→ **Supplied entries**:
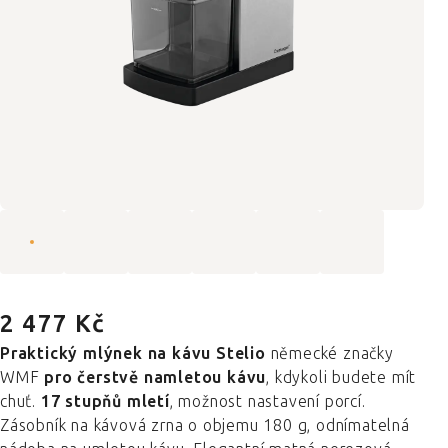
2 477 Kč
Praktický mlýnek na kávu Stelio
německé značky
WMF
pro čerstvě namletou kávu
, kdykoli budete mít
chuť.
17 stupňů mletí
, možnost nastavení porcí.
Zásobník na kávová zrna o objemu 180 g, odnímatelná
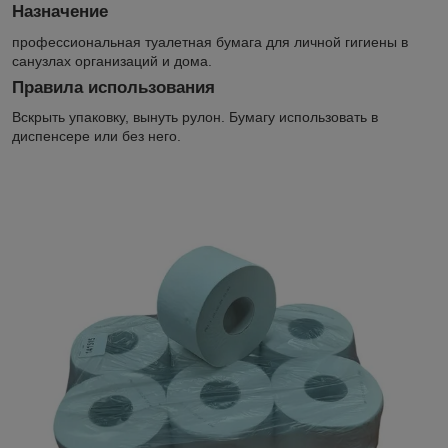
Назначение
профессиональная туалетная бумага для личной гигиены в
санузлах организаций и дома.
Правила использования
Вскрыть упаковку, вынуть рулон. Бумагу использовать в
диспенсере или без него.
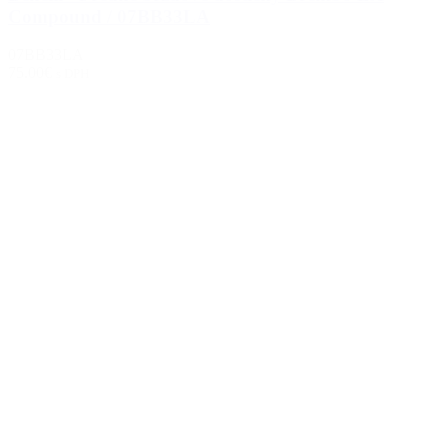
Compound / 07BB33LA
07BB33LA
75.00€
s DPH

→ **Problem statement**:
Extract the text lines from all three entries, reproducing each line verbatim and in its original order. Leave the pictures out of your answer.

→ **Finished exercise**:
2 477 Kč
Praktický mlýnek na kávu Stelio
německé značky
WMF
pro čerstvě namletou kávu
, kdykoli budete mít
chuť.
17 stupňů mletí
, možnost nastavení porcí.
Zásobník na kávová zrna o objemu 180 g, odnímatelná
Назначение
профессиональная туалетная бумага для личной гигиены в
санузлах организаций и дома.
Правила использования
Вскрыть упаковку, вынуть рулон. Бумагу использовать в
диспенсере или без него.
Compound / 07BB33LA
07BB33LA
75.00€
s DPH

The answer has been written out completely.